● **Aim of the task**
Turn the lines below into a numbered list, skipping any blank lines and leaving out the pictures.

+ + + +

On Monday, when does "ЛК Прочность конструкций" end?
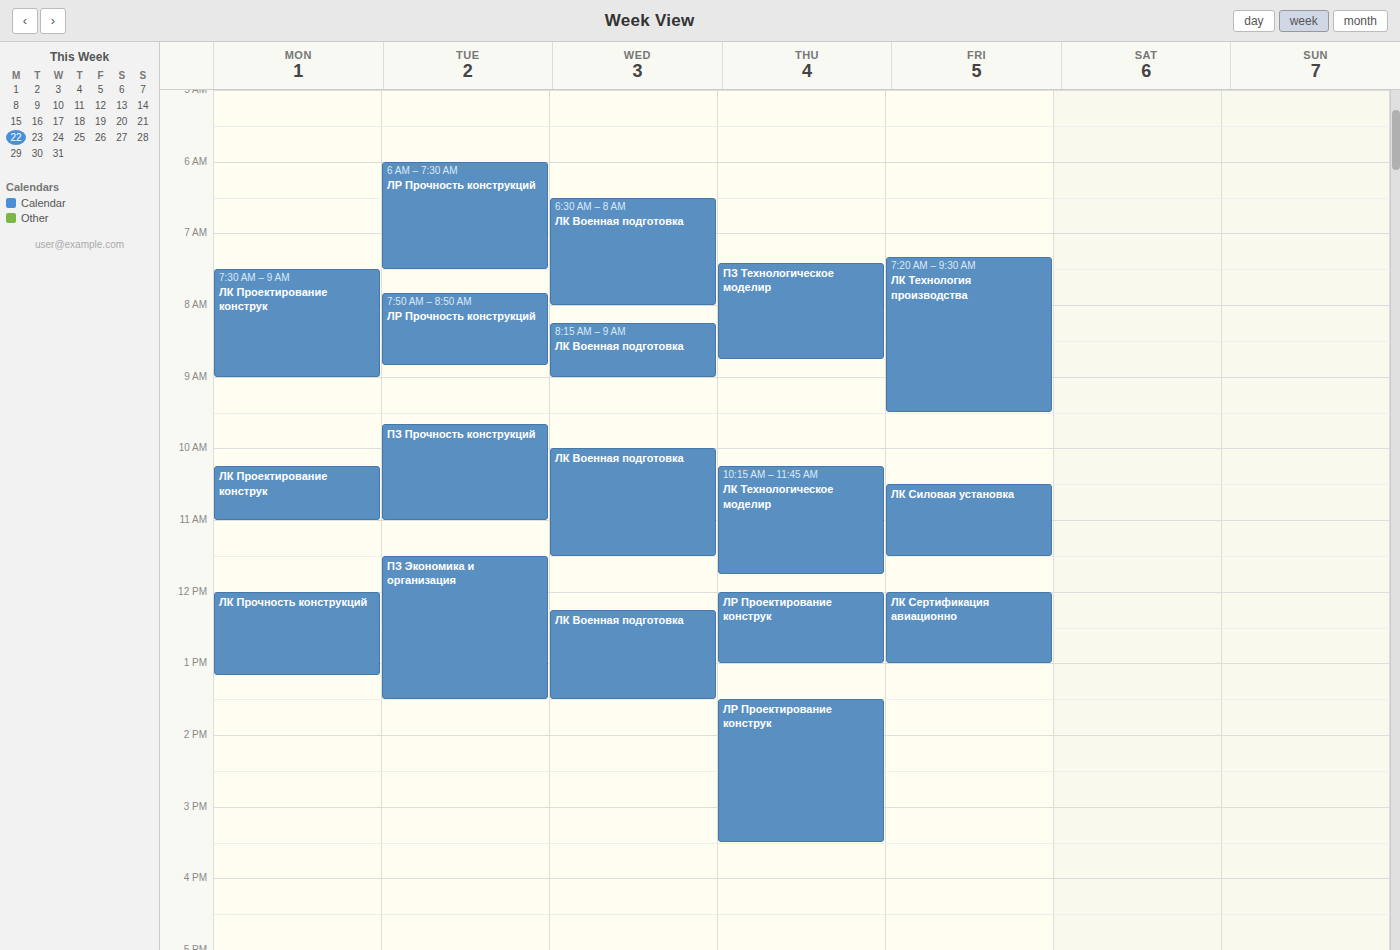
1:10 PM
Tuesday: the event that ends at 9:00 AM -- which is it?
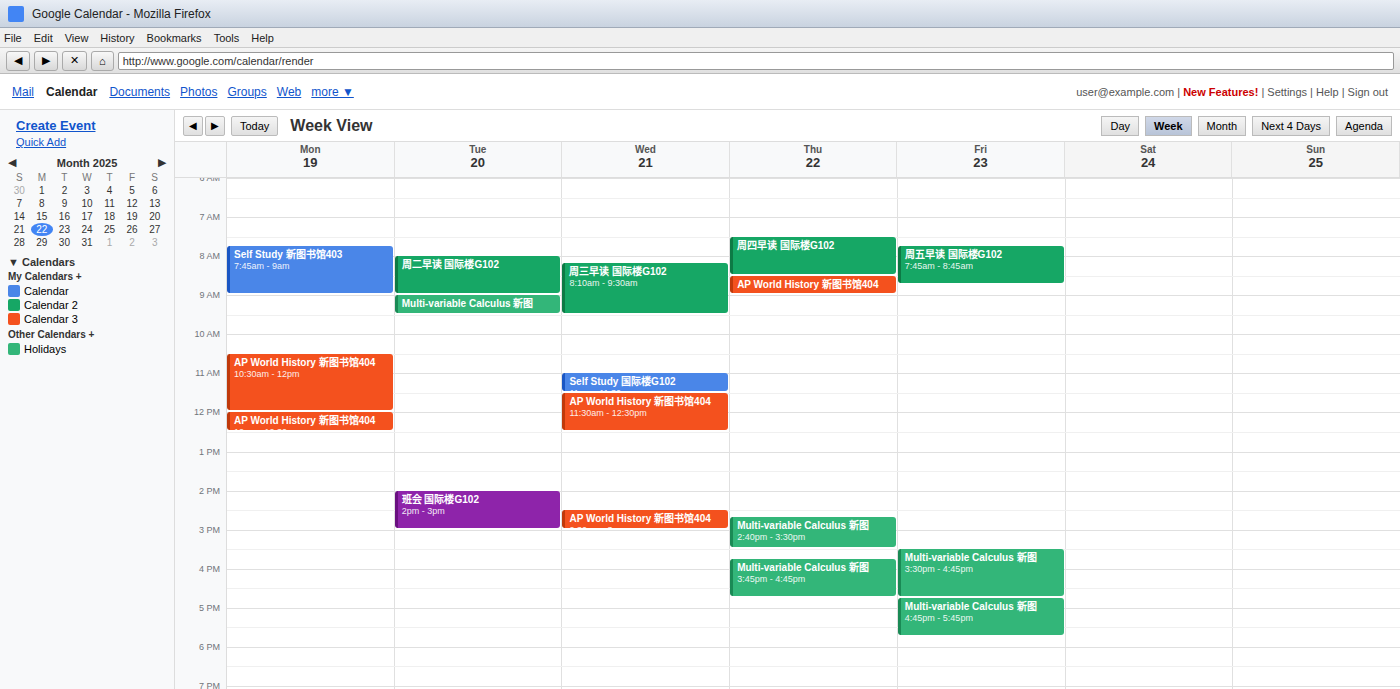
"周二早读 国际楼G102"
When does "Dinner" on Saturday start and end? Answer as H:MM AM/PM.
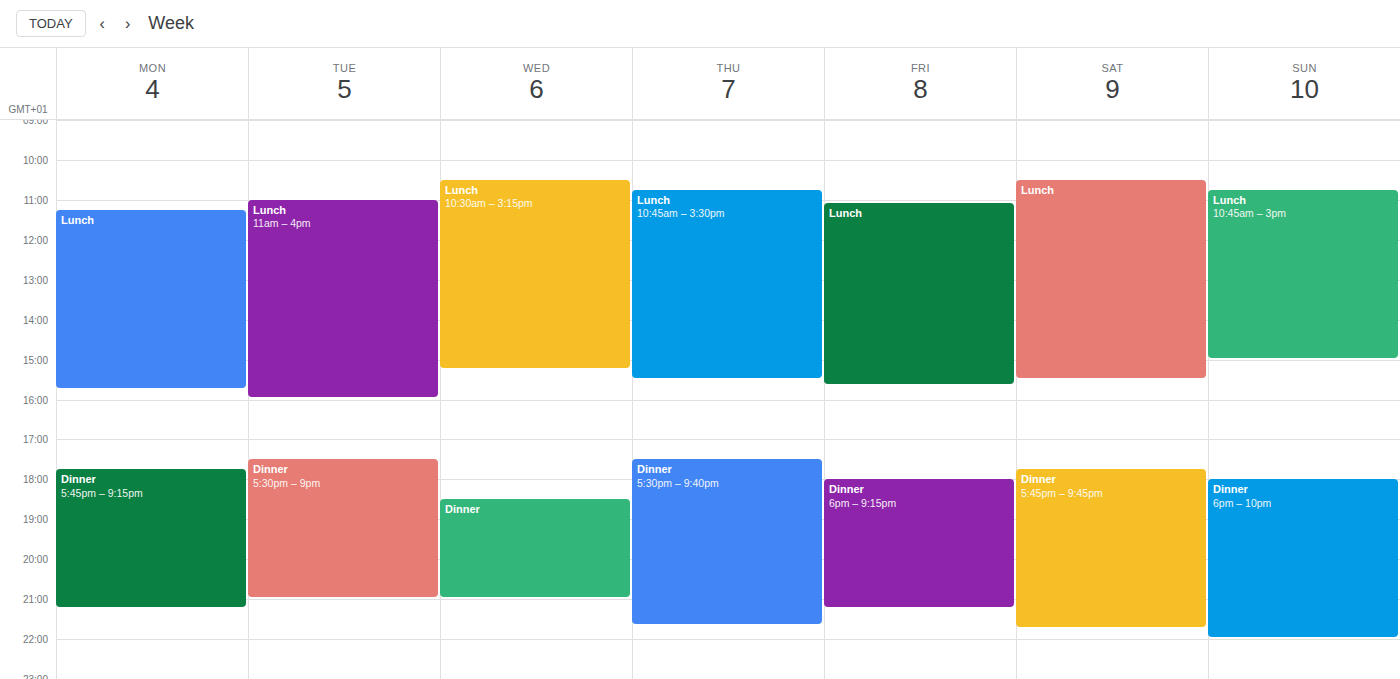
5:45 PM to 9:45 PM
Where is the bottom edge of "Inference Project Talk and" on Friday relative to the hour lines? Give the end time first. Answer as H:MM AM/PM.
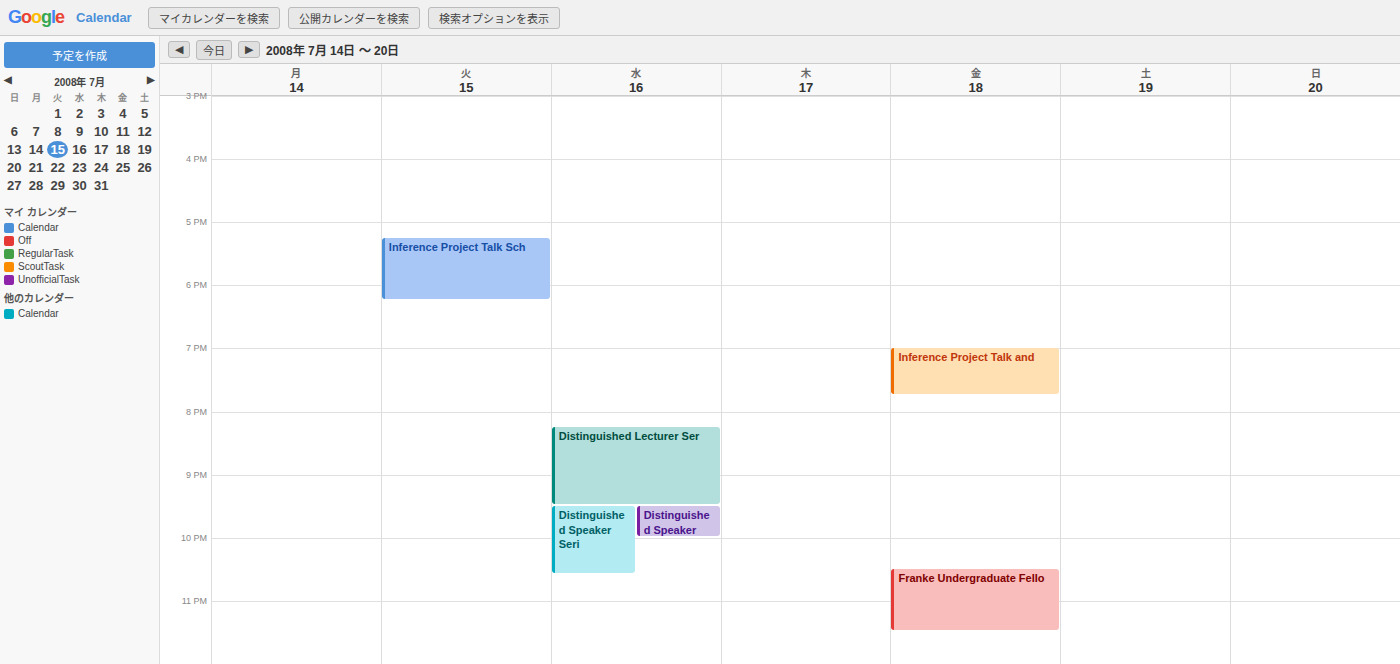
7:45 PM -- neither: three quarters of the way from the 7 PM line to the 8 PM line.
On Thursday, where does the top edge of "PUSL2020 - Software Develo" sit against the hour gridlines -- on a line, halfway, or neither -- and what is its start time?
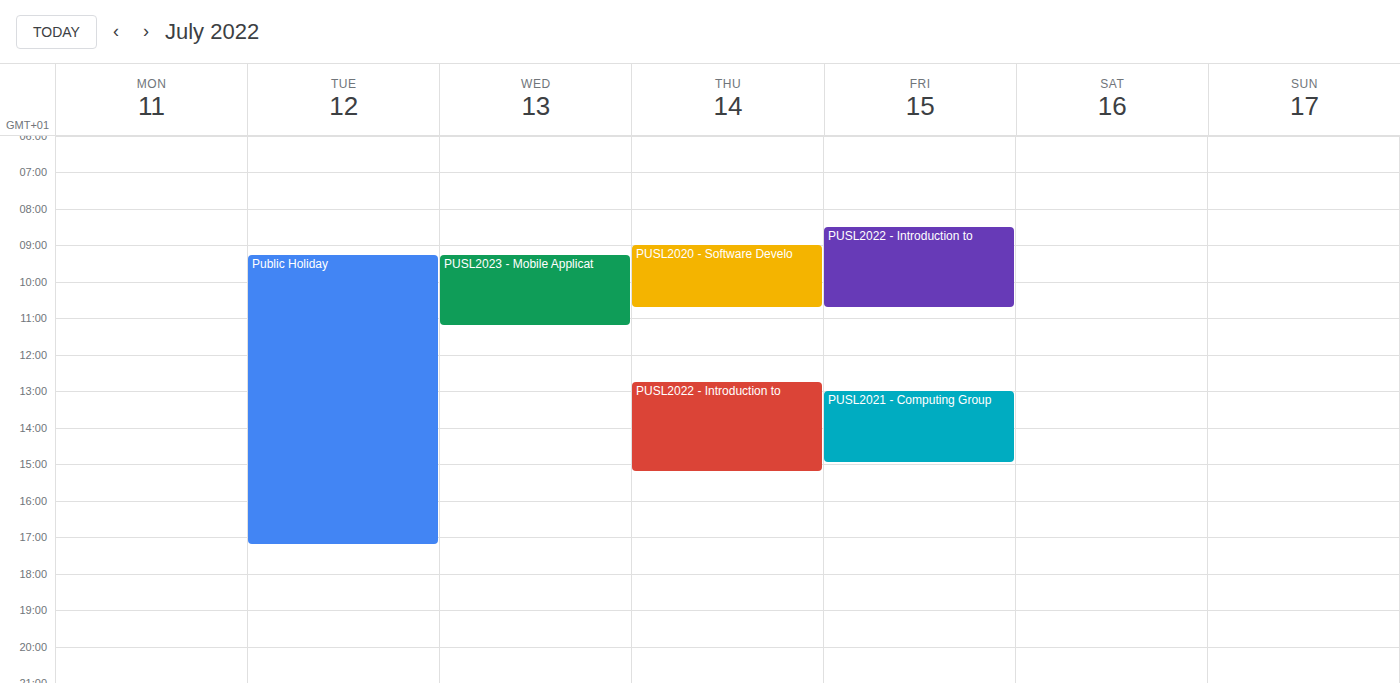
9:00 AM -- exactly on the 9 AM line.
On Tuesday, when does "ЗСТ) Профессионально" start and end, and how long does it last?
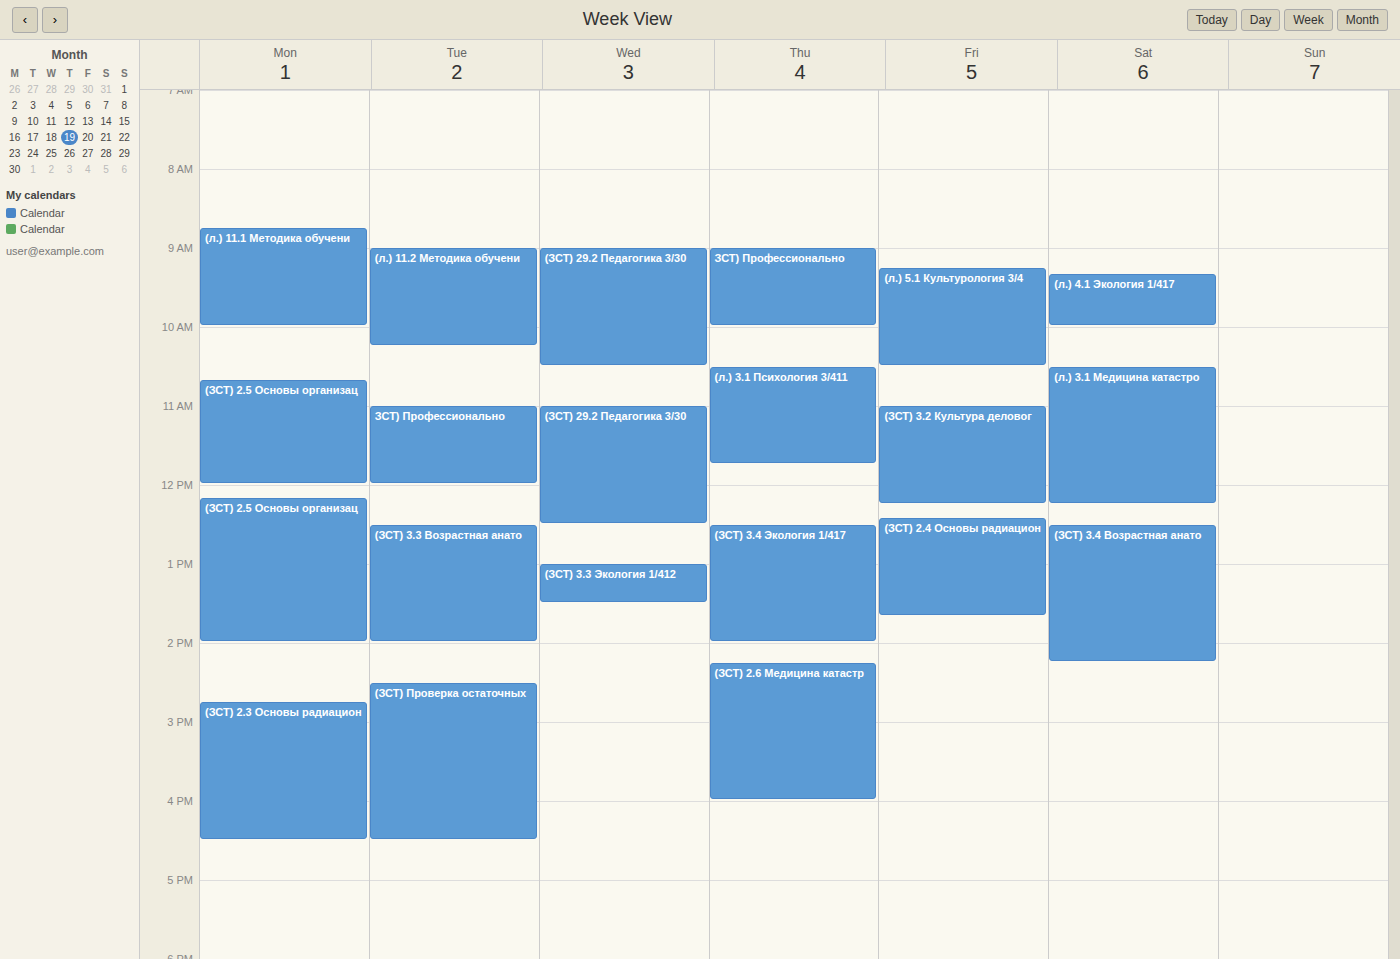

+ + + +

● **Answer to the exercise**
1. On Monday, when does "ЛК Прочность конструкций" end?
2. 1:10 PM
3. Tuesday: the event that ends at 9:00 AM -- which is it?
4. "周二早读 国际楼G102"
5. When does "Dinner" on Saturday start and end? Answer as H:MM AM/PM.
6. 5:45 PM to 9:45 PM
7. Where is the bottom edge of "Inference Project Talk and" on Friday relative to the hour lines? Give the end time first. Answer as H:MM AM/PM.
8. 7:45 PM -- neither: three quarters of the way from the 7 PM line to the 8 PM line.
9. On Thursday, where does the top edge of "PUSL2020 - Software Develo" sit against the hour gridlines -- on a line, halfway, or neither -- and what is its start time?
10. 9:00 AM -- exactly on the 9 AM line.
11. On Tuesday, when does "ЗСТ) Профессионально" start and end, and how long does it last?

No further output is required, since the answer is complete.